The current experience with reactogenicity, immunogenicity and efficacy of vaccines against SARS-CoV-2 was recently summarized in systematic review and meta-analysis [14] but there are still many questions and uncertainties, as a longevity of immune responses and protection of vaccinated persons against new mutated forms of COVID-19.

Up to date, this a first report of possible connection of febrile reaction after BNT162b2 vaccination and more explicit immune response with higher IgG anti-S antibody levels. Larger studies are needed for investigating the correlation of immune response to symptoms experienced after vaccination with BNT162b2. As an observation period after the completion of vaccination schedule in our study was short, the follow-up of vaccinated persons in terms of long-term safety of vaccine and stability of immune responses was not possible. Follow-up analysis of long-term safety profile of BNT162b2 vaccine and repeated antibody tests are planned for the study participants.
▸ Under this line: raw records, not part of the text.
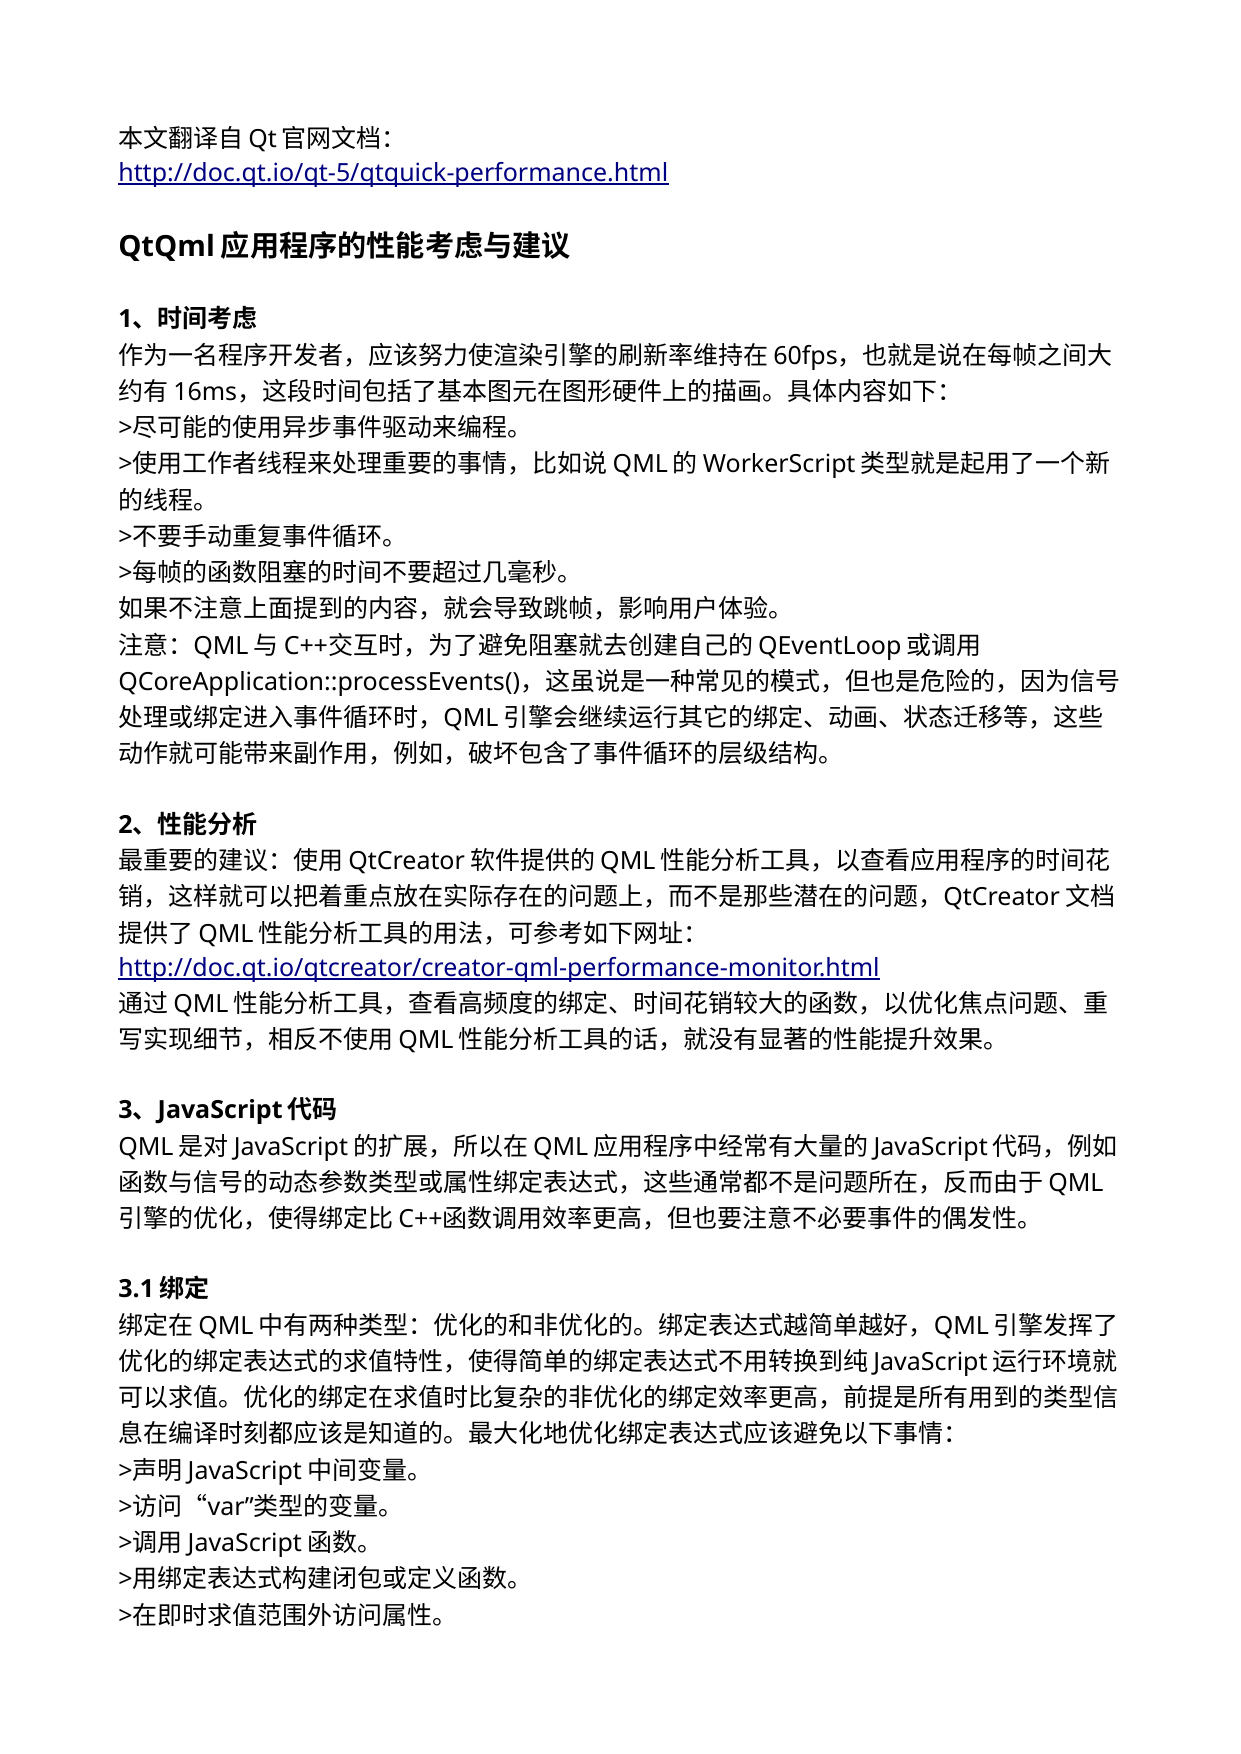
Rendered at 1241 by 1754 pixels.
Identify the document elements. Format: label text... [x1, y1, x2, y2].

text >使用工作者线程来处理重要的事情，比如说QML的WorkerScript类型就是起用了一个新的线程。 [118, 444, 1122, 516]
text 如果不注意上面提到的内容，就会导致跳帧，影响用户体验。 [118, 589, 1122, 625]
text >调用JavaScript函数。 [118, 1523, 1122, 1559]
text >访问“var”类型的变量。 [118, 1486, 1122, 1523]
text 作为一名程序开发者，应该努力使渲染引擎的刷新率维持在60fps，也就是说在每帧之间大约有16ms，这段时间包括了基本图元在图形硬件上的描画。具体内容如下： [118, 335, 1122, 408]
text QtQml应用程序的性能考虑与建议 [118, 222, 1122, 265]
text >尽可能的使用异步事件驱动来编程。 [118, 408, 1122, 444]
text >每帧的函数阻塞的时间不要超过几毫秒。 [118, 553, 1122, 589]
text 2、性能分析 [118, 804, 1122, 841]
text http://doc.qt.io/qt-5/qtquick-performance.html [118, 154, 1122, 188]
text >用绑定表达式构建闭包或定义函数。 [118, 1559, 1122, 1595]
text 最重要的建议：使用QtCreator软件提供的QML性能分析工具，以查看应用程序的时间花销，这样就可以把着重点放在实际存在的问题上，而不是那些潜在的问题，QtCreator文档提供了QML性能分析工具的用法，可参考如下网址： [118, 841, 1122, 949]
text http://doc.qt.io/qtcreator/creator-qml-performance-monitor.html [118, 949, 1122, 983]
text >声明JavaScript中间变量。 [118, 1450, 1122, 1486]
text 本文翻译自Qt官网文档： [118, 118, 1122, 154]
text 通过QML性能分析工具，查看高频度的绑定、时间花销较大的函数，以优化焦点问题、重写实现细节，相反不使用QML性能分析工具的话，就没有显著的性能提升效果。 [118, 983, 1122, 1056]
text >不要手动重复事件循环。 [118, 516, 1122, 553]
text 1、时间考虑 [118, 299, 1122, 335]
text >在即时求值范围外访问属性。 [118, 1595, 1122, 1631]
text 3、JavaScript代码 [118, 1090, 1122, 1126]
text QML是对JavaScript的扩展，所以在QML应用程序中经常有大量的JavaScript代码，例如函数与信号的动态参数类型或属性绑定表达式，这些通常都不是问题所在，反而由于QML引擎的优化，使得绑定比C++函数调用效率更高，但也要注意不必要事件的偶发性。 [118, 1126, 1122, 1235]
text 绑定在QML中有两种类型：优化的和非优化的。绑定表达式越简单越好，QML引擎发挥了优化的绑定表达式的求值特性，使得简单的绑定表达式不用转换到纯JavaScript运行环境就可以求值。优化的绑定在求值时比复杂的非优化的绑定效率更高，前提是所有用到的类型信息在编译时刻都应该是知道的。最大化地优化绑定表达式应该避免以下事情： [118, 1305, 1122, 1450]
text 3.1绑定 [118, 1269, 1122, 1305]
text 注意：QML与C++交互时，为了避免阻塞就去创建自己的QEventLoop或调用QCoreApplication::processEvents()，这虽说是一种常见的模式，但也是危险的，因为信号处理或绑定进入事件循环时，QML引擎会继续运行其它的绑定、动画、状态迁移等，这些动作就可能带来副作用，例如，破坏包含了事件循环的层级结构。 [118, 625, 1122, 770]
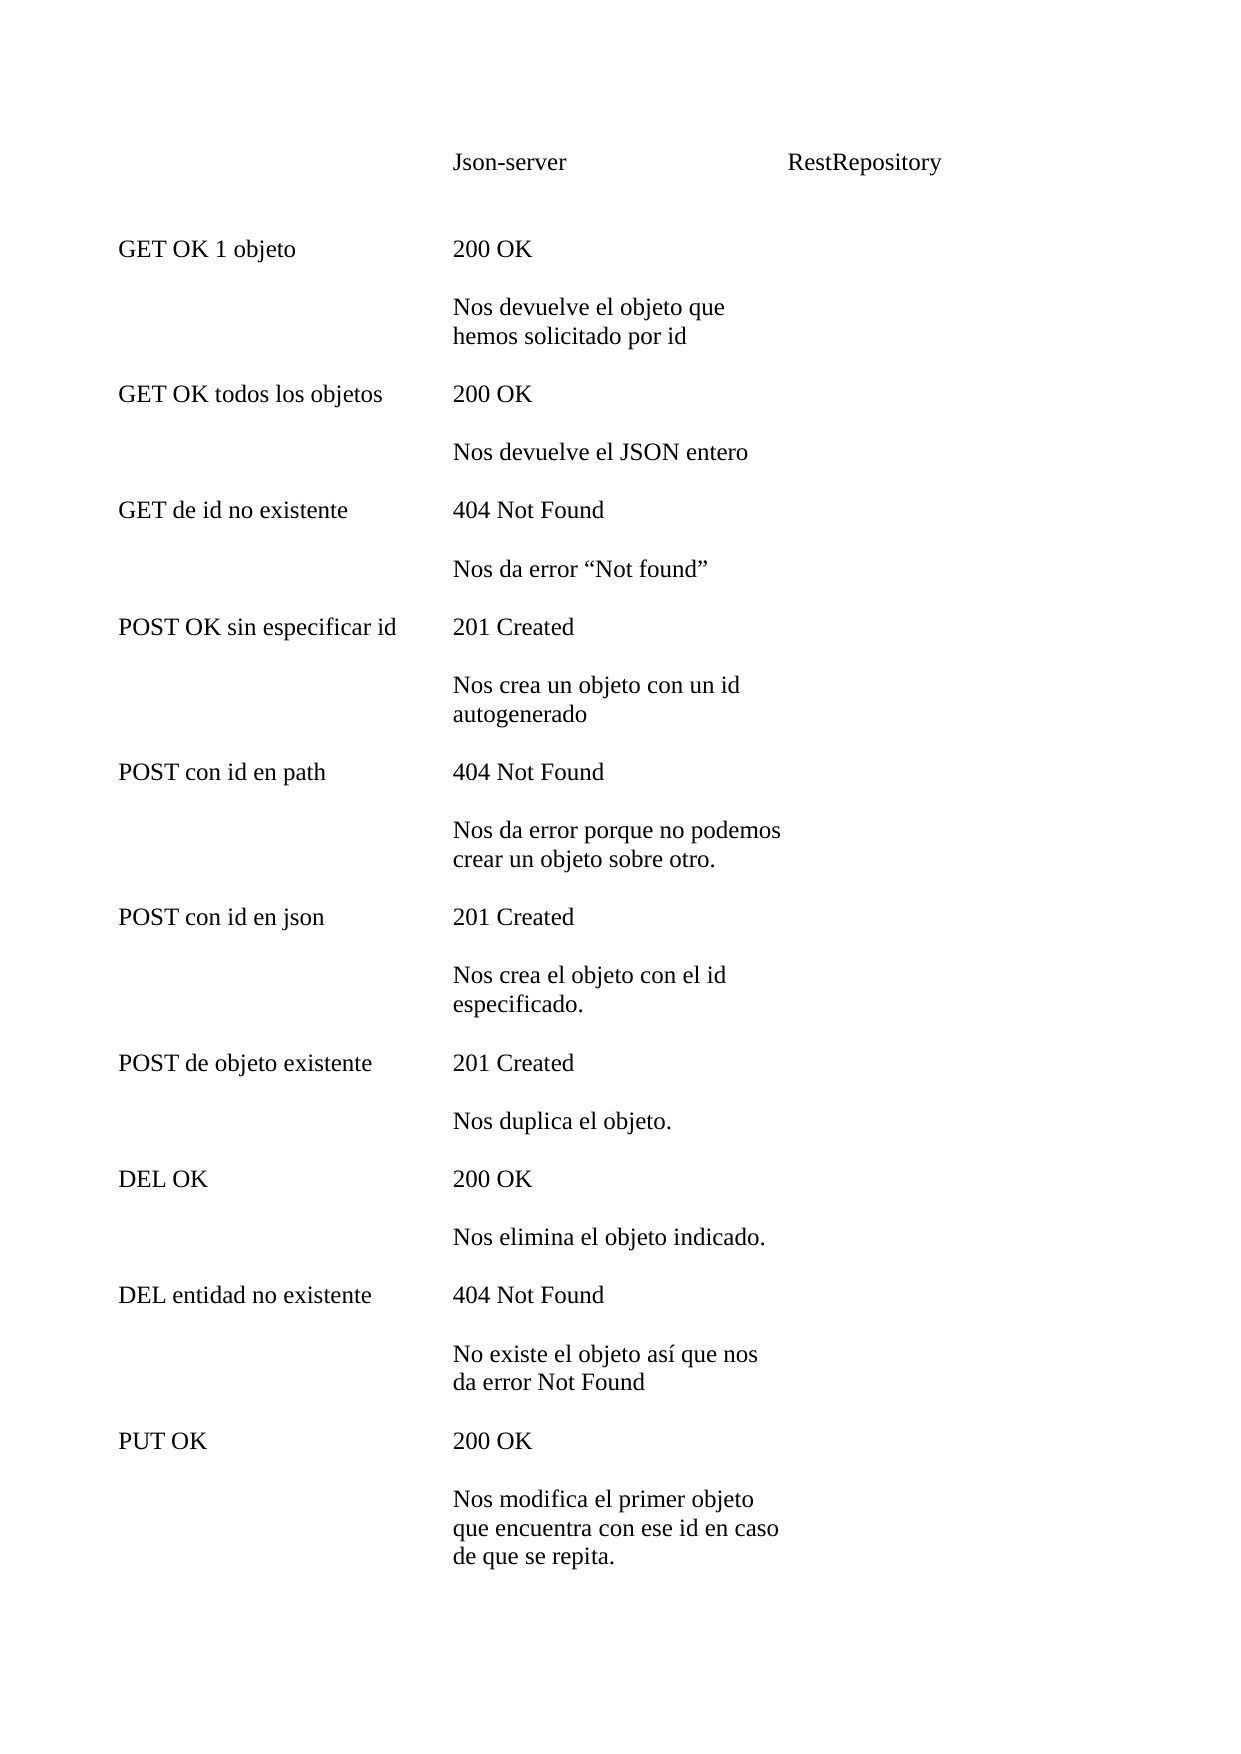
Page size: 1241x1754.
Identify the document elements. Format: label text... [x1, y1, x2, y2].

table_cell DEL entidad no existente [118, 1281, 453, 1426]
table_cell 200 OK Nos modifica el primer objeto que encuentra con ese id en caso de que se repita. [453, 1426, 787, 1600]
table_cell GET OK 1 objeto [118, 234, 453, 379]
table_cell GET OK todos los objetos [118, 379, 453, 496]
table_cell POST con id en json [118, 903, 453, 1048]
table_cell POST con id en path [118, 757, 453, 902]
table_cell [788, 612, 1122, 757]
table_cell [788, 1164, 1122, 1281]
table_cell [788, 234, 1122, 379]
table_header RestRepository [788, 147, 1122, 234]
table_cell 404 Not Found No existe el objeto así que nos da error Not Found [453, 1281, 787, 1426]
table_cell PUT OK [118, 1426, 453, 1600]
table_cell DEL OK [118, 1164, 453, 1281]
table_cell POST de objeto existente [118, 1048, 453, 1164]
table_cell GET de id no existente [118, 496, 453, 612]
table_cell 200 OK Nos devuelve el objeto que hemos solicitado por id [453, 234, 787, 379]
table_cell [788, 757, 1122, 902]
table_cell 201 Created Nos crea un objeto con un id autogenerado [453, 612, 787, 757]
table_cell 404 Not Found Nos da error porque no podemos crear un objeto sobre otro. [453, 757, 787, 902]
table_cell 404 Not Found Nos da error “Not found” [453, 496, 787, 612]
table_cell POST OK sin especificar id [118, 612, 453, 757]
table_cell [788, 1048, 1122, 1164]
table_cell 200 OK Nos devuelve el JSON entero [453, 379, 787, 496]
table_cell [788, 1281, 1122, 1426]
table_cell [788, 496, 1122, 612]
table_cell 201 Created Nos duplica el objeto. [453, 1048, 787, 1164]
table_cell 201 Created Nos crea el objeto con el id especificado. [453, 903, 787, 1048]
table_cell 200 OK Nos elimina el objeto indicado. [453, 1164, 787, 1281]
table_cell [788, 903, 1122, 1048]
table_header Json-server [453, 147, 787, 234]
table_cell [788, 1426, 1122, 1600]
table_header [118, 147, 453, 234]
table_cell [788, 379, 1122, 496]
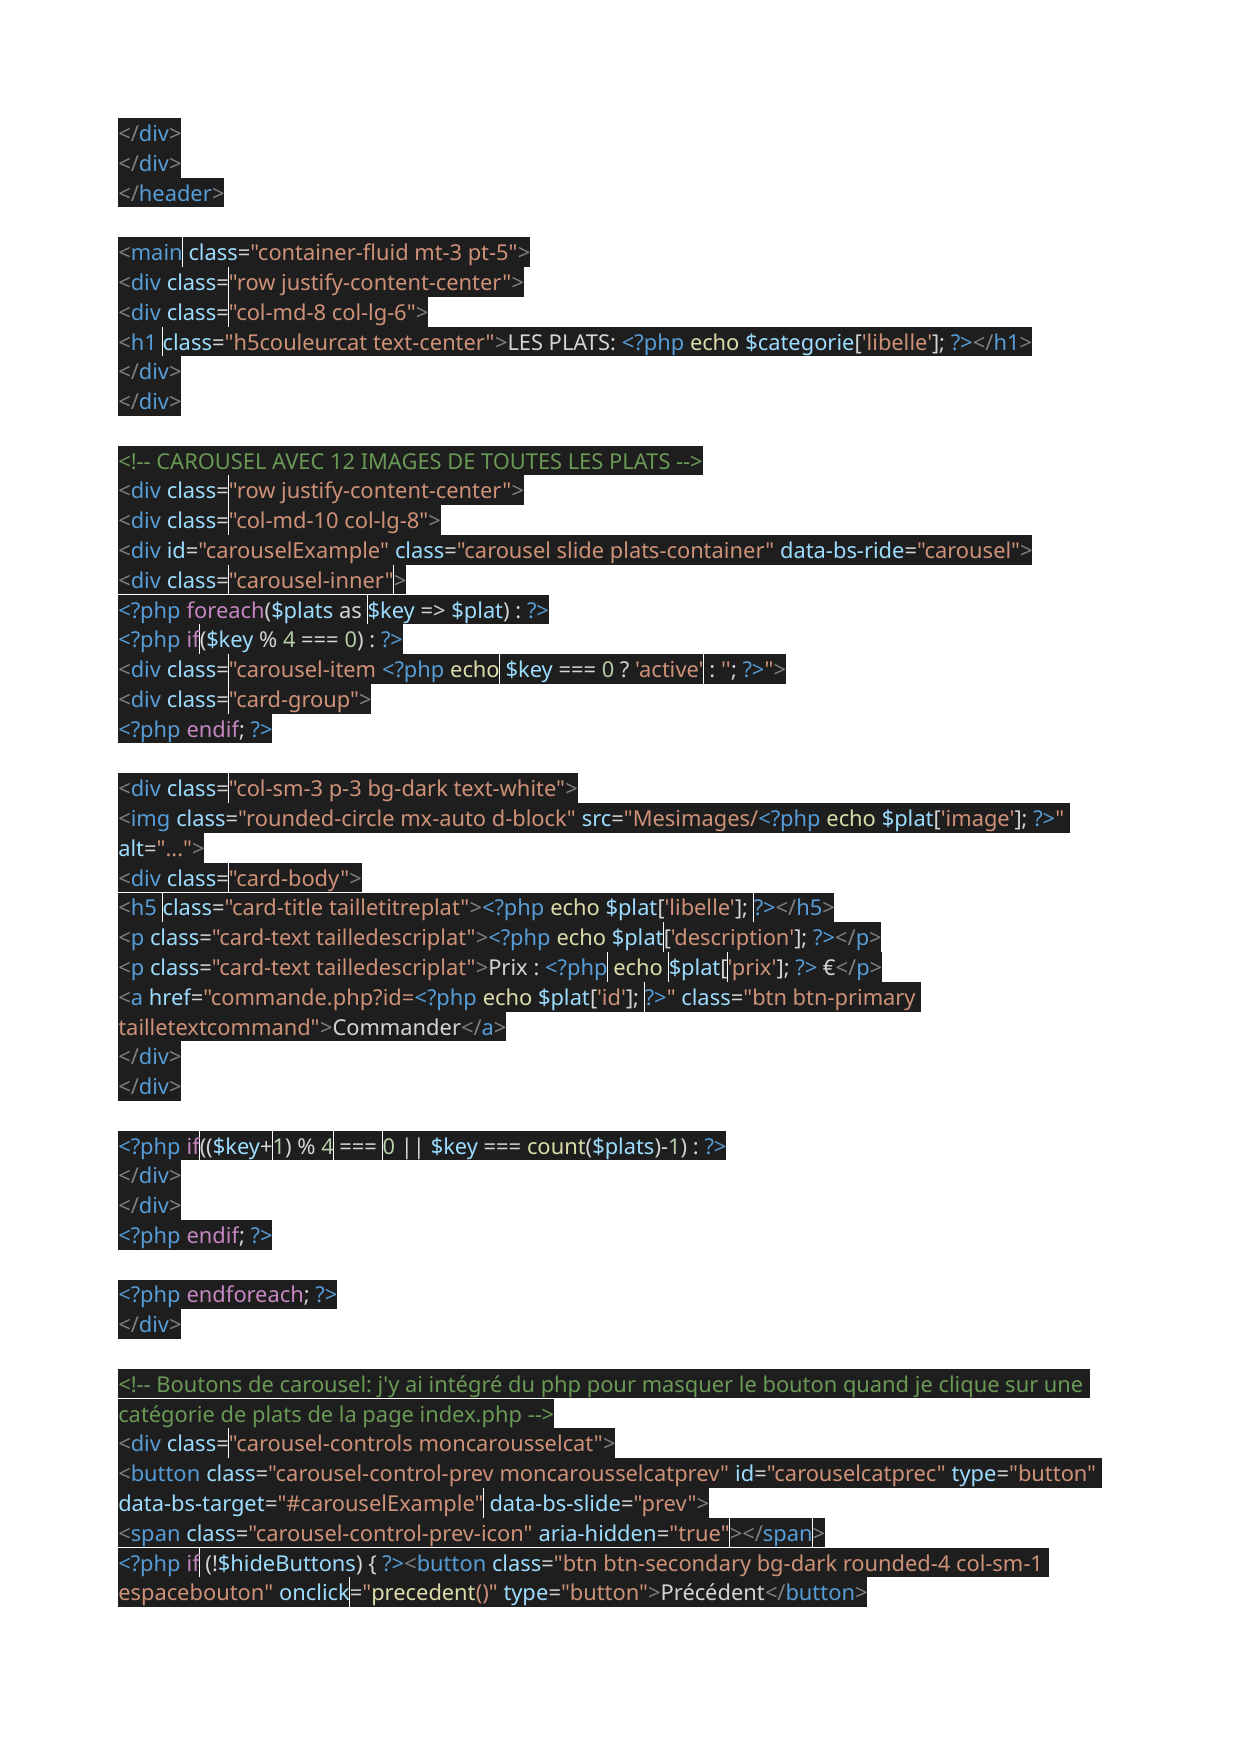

Declaration of Competing Interest

The authors declare that they have no known competing financial interests or personal relationships that could have appeared to influence the work reported in this paper.

Acknowledgments

Acknowledgement

M. Izak contributed to the data acquisition and wrote the manuscript, E. Stoyanova performed experiments and revised the manuscript, K. Dezuraev collected the data, E.Shinar devised the project, and revised the manuscript.

Funding

This research did not receive any specific grant from funding agencies in the public, commercial, or not-for-profit sectors.